▶ **Task requirements**:
Format the lines below, from the first one up to and including the line containing "title Comments - Mutline", as a Markdown table with the columns Row and Line, numbering each row and omitting blank lines.

Extracted data entries
________________

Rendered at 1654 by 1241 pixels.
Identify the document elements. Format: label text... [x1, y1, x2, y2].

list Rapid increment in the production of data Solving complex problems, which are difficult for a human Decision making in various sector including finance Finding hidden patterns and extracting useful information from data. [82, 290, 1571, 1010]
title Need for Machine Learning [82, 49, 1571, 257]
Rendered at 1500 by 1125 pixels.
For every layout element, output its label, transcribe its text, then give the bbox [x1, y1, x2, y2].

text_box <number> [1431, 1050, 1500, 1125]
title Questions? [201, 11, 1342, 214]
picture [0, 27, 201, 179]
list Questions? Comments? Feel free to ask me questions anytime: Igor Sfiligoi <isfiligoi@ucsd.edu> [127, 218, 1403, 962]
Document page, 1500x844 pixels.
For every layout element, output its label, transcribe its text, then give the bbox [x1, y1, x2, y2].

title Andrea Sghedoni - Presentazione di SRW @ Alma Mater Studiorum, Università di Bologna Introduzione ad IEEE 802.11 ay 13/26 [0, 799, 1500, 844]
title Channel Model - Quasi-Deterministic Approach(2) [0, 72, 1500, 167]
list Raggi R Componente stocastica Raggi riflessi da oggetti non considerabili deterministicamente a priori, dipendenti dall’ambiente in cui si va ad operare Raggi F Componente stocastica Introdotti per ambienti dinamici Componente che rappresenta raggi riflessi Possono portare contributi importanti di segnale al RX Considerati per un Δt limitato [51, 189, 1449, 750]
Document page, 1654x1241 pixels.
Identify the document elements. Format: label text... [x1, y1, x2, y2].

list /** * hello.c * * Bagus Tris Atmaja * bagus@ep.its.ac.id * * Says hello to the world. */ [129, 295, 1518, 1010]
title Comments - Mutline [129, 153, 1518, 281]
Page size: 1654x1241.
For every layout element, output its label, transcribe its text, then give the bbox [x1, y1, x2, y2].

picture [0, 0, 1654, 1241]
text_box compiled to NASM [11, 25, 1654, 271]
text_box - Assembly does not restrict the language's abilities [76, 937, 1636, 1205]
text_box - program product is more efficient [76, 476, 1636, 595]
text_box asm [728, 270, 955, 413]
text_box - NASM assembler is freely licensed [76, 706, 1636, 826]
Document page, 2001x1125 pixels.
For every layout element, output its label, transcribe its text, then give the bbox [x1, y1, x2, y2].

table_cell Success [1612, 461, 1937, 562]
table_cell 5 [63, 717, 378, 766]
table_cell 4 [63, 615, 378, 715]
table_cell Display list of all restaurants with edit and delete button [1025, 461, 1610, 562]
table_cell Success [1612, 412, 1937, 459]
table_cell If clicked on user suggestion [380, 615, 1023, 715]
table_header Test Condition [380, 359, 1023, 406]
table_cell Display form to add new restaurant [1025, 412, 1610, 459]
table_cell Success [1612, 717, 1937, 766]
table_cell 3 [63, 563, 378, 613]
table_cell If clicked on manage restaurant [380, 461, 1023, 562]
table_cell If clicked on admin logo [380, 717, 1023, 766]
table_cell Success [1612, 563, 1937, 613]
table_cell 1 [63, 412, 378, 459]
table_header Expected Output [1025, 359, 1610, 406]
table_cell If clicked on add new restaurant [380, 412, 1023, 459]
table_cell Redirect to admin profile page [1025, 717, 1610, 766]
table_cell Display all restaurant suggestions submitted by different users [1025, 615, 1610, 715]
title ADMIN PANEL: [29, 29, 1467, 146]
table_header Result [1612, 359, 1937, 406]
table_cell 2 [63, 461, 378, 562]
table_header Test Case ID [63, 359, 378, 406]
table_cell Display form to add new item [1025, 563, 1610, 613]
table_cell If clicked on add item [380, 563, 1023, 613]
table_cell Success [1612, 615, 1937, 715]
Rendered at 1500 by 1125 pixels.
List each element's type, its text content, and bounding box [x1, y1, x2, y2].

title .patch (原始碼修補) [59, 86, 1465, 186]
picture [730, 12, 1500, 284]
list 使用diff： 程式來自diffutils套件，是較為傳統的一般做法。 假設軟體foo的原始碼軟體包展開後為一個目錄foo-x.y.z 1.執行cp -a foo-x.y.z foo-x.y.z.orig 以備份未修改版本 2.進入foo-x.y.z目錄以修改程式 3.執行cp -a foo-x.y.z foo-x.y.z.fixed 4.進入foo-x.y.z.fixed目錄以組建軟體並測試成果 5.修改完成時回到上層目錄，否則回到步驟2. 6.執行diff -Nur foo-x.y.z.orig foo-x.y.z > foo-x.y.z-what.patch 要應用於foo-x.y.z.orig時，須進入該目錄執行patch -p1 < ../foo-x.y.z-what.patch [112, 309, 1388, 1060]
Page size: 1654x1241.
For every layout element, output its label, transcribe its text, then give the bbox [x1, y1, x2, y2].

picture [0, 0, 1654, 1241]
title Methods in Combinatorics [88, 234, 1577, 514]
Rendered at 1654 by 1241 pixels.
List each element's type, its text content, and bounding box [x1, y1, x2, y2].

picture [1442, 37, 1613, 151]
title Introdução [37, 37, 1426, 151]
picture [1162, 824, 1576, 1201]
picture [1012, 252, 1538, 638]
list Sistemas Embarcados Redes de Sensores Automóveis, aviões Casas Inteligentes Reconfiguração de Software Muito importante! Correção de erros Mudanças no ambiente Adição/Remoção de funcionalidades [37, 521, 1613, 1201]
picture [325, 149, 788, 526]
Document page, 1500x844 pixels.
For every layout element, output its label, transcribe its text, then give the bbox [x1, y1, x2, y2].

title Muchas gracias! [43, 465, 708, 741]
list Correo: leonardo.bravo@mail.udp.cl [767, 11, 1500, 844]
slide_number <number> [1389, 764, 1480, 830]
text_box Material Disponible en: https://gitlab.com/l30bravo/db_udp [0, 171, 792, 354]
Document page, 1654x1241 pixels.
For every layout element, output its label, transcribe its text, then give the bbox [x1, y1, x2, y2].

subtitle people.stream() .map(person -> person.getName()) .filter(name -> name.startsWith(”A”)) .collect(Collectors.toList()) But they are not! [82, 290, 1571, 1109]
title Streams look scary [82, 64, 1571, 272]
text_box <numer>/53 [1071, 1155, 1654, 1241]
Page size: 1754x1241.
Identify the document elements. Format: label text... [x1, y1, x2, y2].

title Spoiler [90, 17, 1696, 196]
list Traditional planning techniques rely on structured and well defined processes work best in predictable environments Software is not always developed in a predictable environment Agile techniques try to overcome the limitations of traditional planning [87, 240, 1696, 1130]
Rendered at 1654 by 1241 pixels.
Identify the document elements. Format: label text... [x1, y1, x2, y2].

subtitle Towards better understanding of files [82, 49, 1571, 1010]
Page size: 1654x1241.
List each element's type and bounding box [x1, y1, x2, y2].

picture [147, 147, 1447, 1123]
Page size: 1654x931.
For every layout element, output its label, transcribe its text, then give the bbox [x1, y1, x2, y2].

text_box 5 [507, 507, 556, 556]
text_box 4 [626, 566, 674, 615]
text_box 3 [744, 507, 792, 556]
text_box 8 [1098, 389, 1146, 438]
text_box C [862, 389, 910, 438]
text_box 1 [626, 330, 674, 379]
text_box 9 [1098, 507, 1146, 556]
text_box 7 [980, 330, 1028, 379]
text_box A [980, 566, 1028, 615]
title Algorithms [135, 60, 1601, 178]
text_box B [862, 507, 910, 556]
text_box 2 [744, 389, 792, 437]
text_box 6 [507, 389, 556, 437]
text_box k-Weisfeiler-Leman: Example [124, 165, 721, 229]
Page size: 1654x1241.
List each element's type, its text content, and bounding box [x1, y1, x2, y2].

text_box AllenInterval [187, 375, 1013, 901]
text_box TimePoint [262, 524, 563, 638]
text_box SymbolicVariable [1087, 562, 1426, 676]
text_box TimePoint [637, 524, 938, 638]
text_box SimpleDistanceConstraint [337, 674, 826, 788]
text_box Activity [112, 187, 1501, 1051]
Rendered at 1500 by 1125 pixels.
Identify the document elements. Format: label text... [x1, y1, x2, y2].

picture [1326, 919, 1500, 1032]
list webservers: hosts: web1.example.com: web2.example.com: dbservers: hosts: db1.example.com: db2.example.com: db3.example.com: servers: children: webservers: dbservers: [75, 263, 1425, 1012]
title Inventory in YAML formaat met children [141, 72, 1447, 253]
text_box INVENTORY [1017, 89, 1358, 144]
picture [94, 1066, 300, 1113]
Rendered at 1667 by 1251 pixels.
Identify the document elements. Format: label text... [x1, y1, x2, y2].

________________

▶ **Task result**:
| Row | Line |
|---|---|
| 1 | Rendered at 1654 by 1241 pixels. |
| 2 | Identify the document elements. Format: label text... [x1, y1, x2, y2]. |
| 3 | list Rapid increment in the production of data Solving complex problems, which are difficult for a human Decision making in various sector including finance Finding hidden patterns and extracting useful information from data. [82, 290, 1571, 1010] |
| 4 | title Need for Machine Learning [82, 49, 1571, 257] |
| 5 | Rendered at 1500 by 1125 pixels. |
| 6 | For every layout element, output its label, transcribe its text, then give the bbox [x1, y1, x2, y2]. |
| 7 | text_box <number> [1431, 1050, 1500, 1125] |
| 8 | title Questions? [201, 11, 1342, 214] |
| 9 | picture [0, 27, 201, 179] |
| 10 | list Questions? Comments? Feel free to ask me questions anytime: Igor Sfiligoi <isfiligoi@ucsd.edu> [127, 218, 1403, 962] |
| 11 | Document page, 1500x844 pixels. |
| 12 | For every layout element, output its label, transcribe its text, then give the bbox [x1, y1, x2, y2]. |
| 13 | title Andrea Sghedoni - Presentazione di SRW @ Alma Mater Studiorum, Università di Bologna Introduzione ad IEEE 802.11 ay 13/26 [0, 799, 1500, 844] |
| 14 | title Channel Model - Quasi-Deterministic Approach(2) [0, 72, 1500, 167] |
| 15 | list Raggi R Componente stocastica Raggi riflessi da oggetti non considerabili deterministicamente a priori, dipendenti dall’ambiente in cui si va ad operare Raggi F Componente stocastica Introdotti per ambienti dinamici Componente che rappresenta raggi riflessi Possono portare contributi importanti di segnale al RX Considerati per un Δt limitato [51, 189, 1449, 750] |
| 16 | Document page, 1654x1241 pixels. |
| 17 | Identify the document elements. Format: label text... [x1, y1, x2, y2]. |
| 18 | list /** * hello.c * * Bagus Tris Atmaja * bagus@ep.its.ac.id * * Says hello to the world. */ [129, 295, 1518, 1010] |
| 19 | title Comments - Mutline [129, 153, 1518, 281] |